Came complete with an Arisaka style skewer (Photo: NHAM)

The Swedish K M/45 used the same bayonet as the country’s Mausers

And even the UZI, as issued by the IDF, used a FAL pattern bayonet

The Sterling accepted a bayonet, although it was rarely used. Still, it looked nice on the presentation models.

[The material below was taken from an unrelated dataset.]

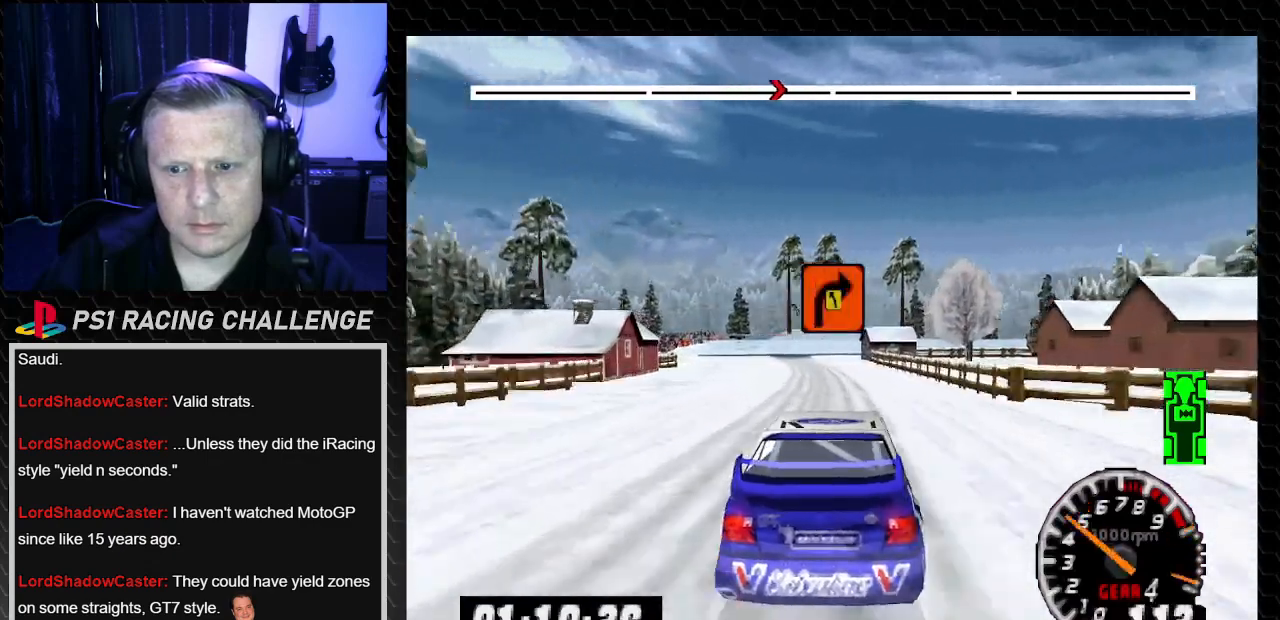
{"buttons": ["TRIANGLE"], "left_stick": "center", "right_stick": "up", "events": [[300, "DPAD_LEFT", "down"], [334, "left_stick", "left"], [501, "DPAD_LEFT", "up"], [501, "left_stick", "center"]]}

Hell, maybe they should bring them back.

One comment

  • The Aussie OMC (Owen Machine Carbine), starting with the heavier barrel and sleeve with latching point of the Mk.2, took a Mk.1 bayonet that was a shorter version of the ’07 pattern for the SMLE, the Mk. 2 bayonet for the Owen was simply a shortened ’07 that was reground when the arsenal lopped the front off.
    The later F1 SMG simply accepted the Bowie-style bayonet from the SLR L1A1 rifle. I don’t recall that the Aussie’s Thompsen, Austen, or later pattern experimental guns were ever adapted or designed for carrying a pointy bit on the front though. These two guns will make good additions to your posted images, if you can get photos with their bayonets mounted.
    Although it may have happened during the fight against the Japs, or in Korea, during Konfrontasi or in South Vietnam, I’ve never read or heard of their use by diggers during a battle. When guarding prisoners of war, I’m sure they were used to give the extra threat that some POWs, unfamiliar with the capabilities of the Owen, may have required. Especially the Japanese troops held at Nowra, site of the mass escape and subsequent Jap suicides.